━━━ Document passage ━━━
Thatcher testifies at the trial and makes a statement against Landis and the mindset that the town founder advocates and perpetuates—one of clinging to traditional beliefs no matter what the evidence is against them.
On Dusty’s first birthday, Tig throws him a massive party in the house’s backyard. Zeke, who spends most of his time in Boston, attends and tells Willa he’s moving in with a new girlfriend there. Tig and Jorge continue overhauling the carriage house, and Willa’s house is being torn down and its materials salvaged. Iano and Willa get an apartment in Philadelphia close to Iano’s university, where he will be teaching indefinitely. Willa intends to come back to Vineland often to see Dusty and keep doing research on Mary and Thatcher for her book.
Zeke and Tig go through their paper keepsakes as the family packs up the house for everyone to move. Willa finds a quote that her mother asked her to read at her funeral. Willa forgot it, which upsets her. Tig, while tending to Dusty, calls herself Mama in front of Zeke. This prompts Willa and Tig to tell Zeke that Dusty will be living with Tig when Willa and Iano move to Philadelphia. Upset, Zeke storms out of the house.
Willa donates some of her family’s papers and a valuable rug to the historical society. Chris promises to keep helping her with her Mary Treat/Thatcher Greenwood research and shows her botanical sketches sent to Mary from Provo, Utah. Though the sender is not identified, the sketches are from Thatcher, who leaves Vineland for a botanical collecting expedition in the next chapter.
━━━ Data excerpts ━━━
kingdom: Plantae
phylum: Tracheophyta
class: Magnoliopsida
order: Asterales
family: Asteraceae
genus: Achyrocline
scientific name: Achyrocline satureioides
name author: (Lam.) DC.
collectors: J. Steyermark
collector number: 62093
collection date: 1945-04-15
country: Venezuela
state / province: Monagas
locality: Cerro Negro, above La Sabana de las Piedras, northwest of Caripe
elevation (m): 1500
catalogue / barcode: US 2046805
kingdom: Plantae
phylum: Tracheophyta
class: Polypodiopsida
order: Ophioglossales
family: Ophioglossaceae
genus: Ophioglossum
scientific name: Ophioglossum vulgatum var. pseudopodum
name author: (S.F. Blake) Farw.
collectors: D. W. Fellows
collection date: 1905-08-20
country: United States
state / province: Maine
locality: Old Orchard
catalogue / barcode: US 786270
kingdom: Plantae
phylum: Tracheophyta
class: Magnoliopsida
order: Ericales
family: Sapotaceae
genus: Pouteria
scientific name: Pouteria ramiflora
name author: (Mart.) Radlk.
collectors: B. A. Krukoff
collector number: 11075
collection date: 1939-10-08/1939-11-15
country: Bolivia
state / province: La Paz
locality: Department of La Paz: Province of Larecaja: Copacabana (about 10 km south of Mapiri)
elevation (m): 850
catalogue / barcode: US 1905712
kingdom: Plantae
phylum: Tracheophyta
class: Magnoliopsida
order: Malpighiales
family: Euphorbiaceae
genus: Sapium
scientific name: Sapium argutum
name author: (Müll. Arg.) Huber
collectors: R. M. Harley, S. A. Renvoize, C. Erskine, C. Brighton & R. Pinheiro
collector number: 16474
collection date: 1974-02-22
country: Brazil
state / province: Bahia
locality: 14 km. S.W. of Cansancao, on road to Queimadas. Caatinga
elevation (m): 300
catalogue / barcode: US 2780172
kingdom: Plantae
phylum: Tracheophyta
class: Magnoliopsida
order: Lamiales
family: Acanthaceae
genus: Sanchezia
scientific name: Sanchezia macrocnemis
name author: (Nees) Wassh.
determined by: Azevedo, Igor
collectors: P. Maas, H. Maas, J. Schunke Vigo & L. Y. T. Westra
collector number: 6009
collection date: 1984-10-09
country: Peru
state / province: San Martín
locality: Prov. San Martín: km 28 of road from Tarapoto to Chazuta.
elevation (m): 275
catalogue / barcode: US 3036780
━━━
- _Check your understanding_
- a) In the Vineland plot summary, where do Iano and Willa get an apartment?
- b) Transcribe the Vineland plot summary from "On Dusty’s first" up to and including "for her book.".
- c) Pick up the Vineland plot summary after its final sentence and continue it.

- _Exercise responses_
- a) In Philadelphia, close to Iano's university.

- b)
On Dusty’s first birthday, Tig throws him a massive party in the house’s backyard. Zeke, who spends most of his time in Boston, attends and tells Willa he’s moving in with a new girlfriend there. Tig and Jorge continue overhauling the carriage house, and Willa’s house is being torn down and its materials salvaged. Iano and Willa get an apartment in Philadelphia close to Iano’s university, where he will be teaching indefinitely. Willa intends to come back to Vineland often to see Dusty and keep doing research on Mary and Thatcher for her book.

- c)
Thatcher and Mary enjoy a summer’s day alone in the Pine Barrens. Thatcher and Rose have quietly divorced, Mary has moved out of her house and is staying with friends in Vineland while she saves money to build a house of her own, and Thatcher is getting ready to leave Vineland on a botanical expedition in the western United States. Landis was declared innocent of Carruth’s murder, pleading temporary insanity.
Freed from the shackle of his marriage and the responsibility of appeasing the conservative citizens of Vineland, Thatcher makes plans to meet Mary in Florida, where she will be spending the winter, after his collecting expedition has ended.
Willa and Thatcher are forced to confront the inadequacies of their personal relationships in this section of the book. Willa’s conversation with Tig in Chapter 15 about Willa and Iano’s decision to move their family reveals that Tig felt uprooted, isolated, and unimportant as her parents sought stability through Iano’s tenure. Willa thought that she was doing the best thing for her family by trying to help them experience stability and financial security, without considering how moving frequently would affect her children emotionally. Tig’s revelation makes her reconsider her ability to be a mother and also helps her find closure in her parenting journey so that she can release Dusty into Tig’s care.
Thatcher, meanwhile, is forced to admit that he and Rose are fundamentally incompatible and have become so distant from each other that Rose has developed feelings for another man. Throughout the book, he and Rose have been in conflict on nearly every topic—their house, proper comportment, Vineland’s various factions of immigrants, their desire for status and wealth, and Rose’s focus on matters that Thatcher views as trivial. Like Willa, Thatcher is forced to confront his closest personal ties and decisions that led them to fail. Although the end of the book portrays Thatcher and Mary as not yet in a romantic relationship, their dialogue in the last scene implies that they may begin one. This ending implies that Thatcher has grown in self-knowledge as he seeks a partner whose values and views are closer to his own and who understands his quest for scientific truth.